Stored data
══════

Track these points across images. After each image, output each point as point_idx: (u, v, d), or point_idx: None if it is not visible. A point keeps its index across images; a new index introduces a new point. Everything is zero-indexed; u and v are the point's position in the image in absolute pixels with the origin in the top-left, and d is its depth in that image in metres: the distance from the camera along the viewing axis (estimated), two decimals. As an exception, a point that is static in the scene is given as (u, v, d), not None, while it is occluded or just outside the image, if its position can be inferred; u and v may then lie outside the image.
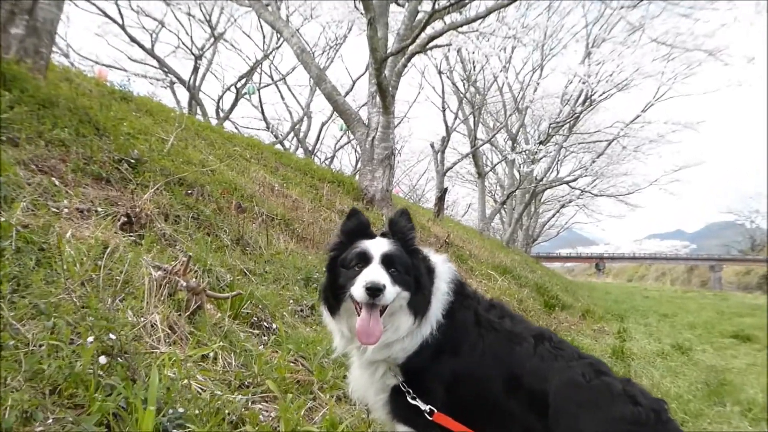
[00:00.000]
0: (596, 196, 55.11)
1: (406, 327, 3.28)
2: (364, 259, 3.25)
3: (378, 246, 3.31)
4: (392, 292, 3.14)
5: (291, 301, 6.84)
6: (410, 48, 14.97)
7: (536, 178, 42.17)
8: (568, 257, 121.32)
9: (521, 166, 39.10)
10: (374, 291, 3.05)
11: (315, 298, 7.20)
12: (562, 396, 3.02)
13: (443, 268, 3.57)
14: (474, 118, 34.23)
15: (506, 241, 39.70)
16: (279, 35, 28.52)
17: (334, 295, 3.36)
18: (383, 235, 3.48)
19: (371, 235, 3.48)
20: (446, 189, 30.12)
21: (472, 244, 21.82)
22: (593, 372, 3.10)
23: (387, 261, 3.23)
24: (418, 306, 3.29)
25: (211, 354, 4.51)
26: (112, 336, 3.57)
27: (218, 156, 11.97)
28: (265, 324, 5.83)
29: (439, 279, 3.48)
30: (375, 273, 3.14)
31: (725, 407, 7.23)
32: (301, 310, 6.82)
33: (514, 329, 3.39)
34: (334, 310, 3.42)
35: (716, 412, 6.95)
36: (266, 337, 5.59)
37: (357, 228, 3.50)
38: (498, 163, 44.82)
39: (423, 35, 14.78)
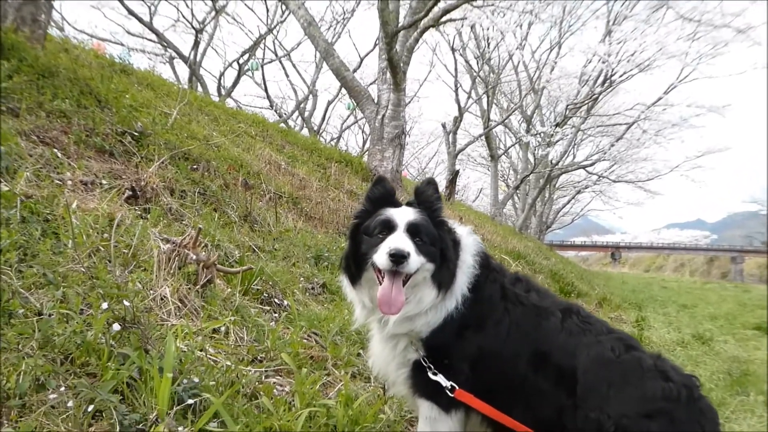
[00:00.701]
0: (614, 182, 54.86)
1: (429, 300, 3.27)
2: (389, 227, 3.24)
3: (403, 214, 3.30)
4: (416, 261, 3.13)
5: (302, 278, 6.90)
6: (423, 21, 14.88)
7: (551, 162, 42.04)
8: (583, 246, 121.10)
9: (536, 149, 39.02)
10: (398, 258, 3.03)
11: (326, 277, 7.25)
12: (591, 372, 3.03)
13: (469, 240, 3.56)
14: (487, 98, 34.14)
15: (519, 227, 39.62)
16: (284, 8, 28.44)
17: (356, 264, 3.35)
18: (409, 204, 3.47)
19: (397, 204, 3.46)
20: (457, 172, 30.17)
21: (484, 228, 21.81)
22: (623, 346, 3.11)
23: (412, 230, 3.22)
24: (443, 279, 3.27)
25: (223, 328, 4.57)
26: (126, 303, 3.61)
27: (222, 132, 11.99)
28: (276, 301, 5.87)
29: (464, 251, 3.47)
30: (400, 240, 3.13)
31: (748, 397, 7.24)
32: (312, 288, 6.86)
33: (541, 303, 3.39)
34: (355, 279, 3.41)
35: (739, 402, 6.96)
36: (277, 314, 5.64)
37: (382, 196, 3.49)
38: (512, 145, 44.78)
39: (436, 8, 14.69)
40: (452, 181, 27.82)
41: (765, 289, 37.83)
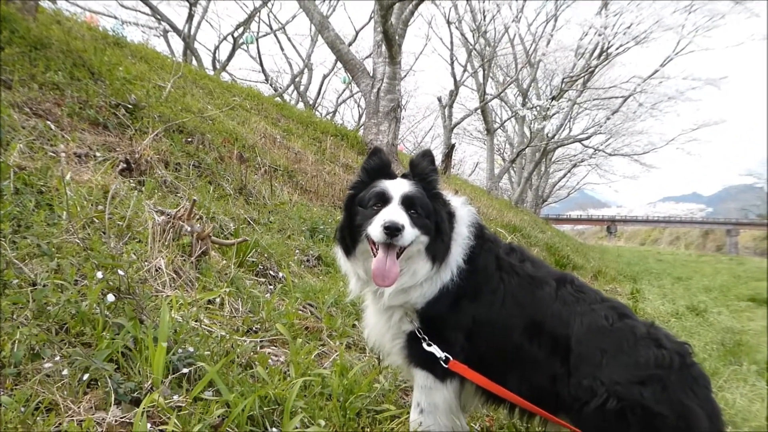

══════

Work order: Set down every entry above exactly as written, but skip the pictures.

Result:
Track these points across images. After each image, output each point as point_idx: (u, v, d), or point_idx: None if it is not visible. A point keeps its index across images; a new index introduces a new point. Everything is zero-indexed; u and v are the point's position in the image in absolute pixels with the origin in the top-left, and d is its depth in that image in metres: the distance from the camera along the viewing axis (estimated), two decimals. As an exception, a point that is static in the scene is given as (u, v, d), not None, while it is occluded or just outside the image, if its position can be inferred; u and v may then lie outside the image.
[00:00.000]
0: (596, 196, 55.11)
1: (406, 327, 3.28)
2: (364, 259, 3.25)
3: (378, 246, 3.31)
4: (392, 292, 3.14)
5: (291, 301, 6.84)
6: (410, 48, 14.97)
7: (536, 178, 42.17)
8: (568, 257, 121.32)
9: (521, 166, 39.10)
10: (374, 291, 3.05)
11: (315, 298, 7.20)
12: (562, 396, 3.02)
13: (443, 268, 3.57)
14: (474, 118, 34.23)
15: (506, 241, 39.70)
16: (279, 35, 28.52)
17: (334, 295, 3.36)
18: (383, 235, 3.48)
19: (371, 235, 3.48)
20: (446, 189, 30.12)
21: (472, 244, 21.82)
22: (593, 372, 3.10)
23: (387, 261, 3.23)
24: (418, 306, 3.29)
25: (211, 354, 4.51)
26: (112, 336, 3.57)
27: (218, 156, 11.97)
28: (265, 324, 5.83)
29: (439, 279, 3.48)
30: (375, 273, 3.14)
31: (725, 407, 7.23)
32: (301, 310, 6.82)
33: (514, 329, 3.39)
34: (334, 310, 3.42)
35: (716, 412, 6.95)
36: (266, 337, 5.59)
37: (357, 228, 3.50)
38: (498, 163, 44.82)
39: (423, 35, 14.78)
[00:00.701]
0: (614, 182, 54.86)
1: (429, 300, 3.27)
2: (389, 227, 3.24)
3: (403, 214, 3.30)
4: (416, 261, 3.13)
5: (302, 278, 6.90)
6: (423, 21, 14.88)
7: (551, 162, 42.04)
8: (583, 246, 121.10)
9: (536, 149, 39.02)
10: (398, 258, 3.03)
11: (326, 277, 7.25)
12: (591, 372, 3.03)
13: (469, 240, 3.56)
14: (487, 98, 34.14)
15: (519, 227, 39.62)
16: (284, 8, 28.44)
17: (356, 264, 3.35)
18: (409, 204, 3.47)
19: (397, 204, 3.46)
20: (457, 172, 30.17)
21: (484, 228, 21.81)
22: (623, 346, 3.11)
23: (412, 230, 3.22)
24: (443, 279, 3.27)
25: (223, 328, 4.57)
26: (126, 303, 3.61)
27: (222, 132, 11.99)
28: (276, 301, 5.87)
29: (464, 251, 3.47)
30: (400, 240, 3.13)
31: (748, 397, 7.24)
32: (312, 288, 6.86)
33: (541, 303, 3.39)
34: (355, 279, 3.41)
35: (739, 402, 6.96)
36: (277, 314, 5.64)
37: (382, 196, 3.49)
38: (512, 145, 44.78)
39: (436, 8, 14.69)
40: (452, 181, 27.82)
41: (765, 289, 37.83)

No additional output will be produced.